From the line containing "focal_mm: 32" through the end of the entries, please repeat every line exactly and nothing more; the pictures do not belong in the copy.

═════ Dataset

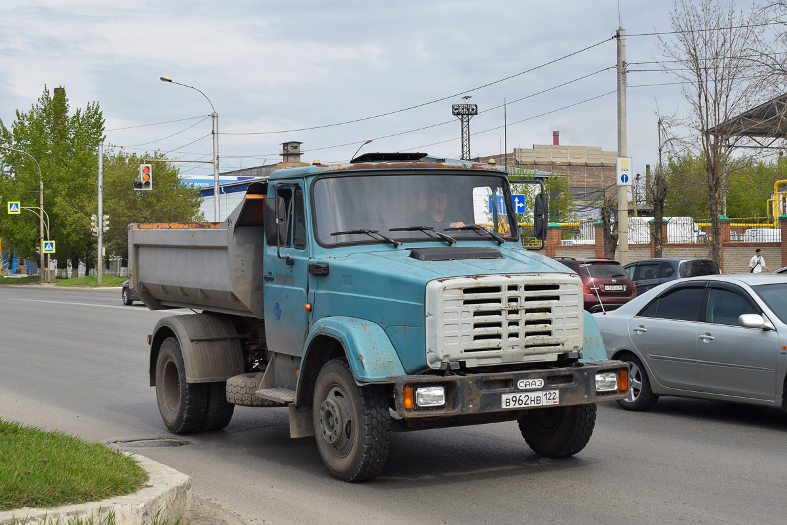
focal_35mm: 48
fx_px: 1049
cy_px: 262
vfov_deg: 28.1
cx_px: 394
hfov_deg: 41.1
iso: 200
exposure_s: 1/800
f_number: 6.3
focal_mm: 32
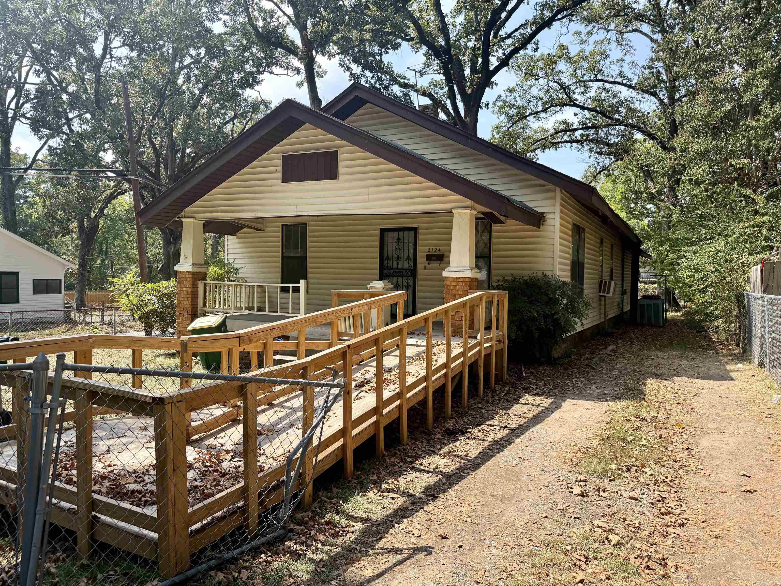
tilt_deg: -1.7
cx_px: 390
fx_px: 541
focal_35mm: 24
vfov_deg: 56.8
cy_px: 293
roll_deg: -1.2
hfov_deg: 71.6
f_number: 1.78
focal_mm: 6.76
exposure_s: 1/2801
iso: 100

══════════

Worked solution.
focal_mm: 32
tilt_deg: -1.7
cx_px: 390
fx_px: 541
focal_35mm: 24
vfov_deg: 56.8
cy_px: 293
roll_deg: -1.2
hfov_deg: 71.6
f_number: 1.78
focal_mm: 6.76
exposure_s: 1/2801
iso: 100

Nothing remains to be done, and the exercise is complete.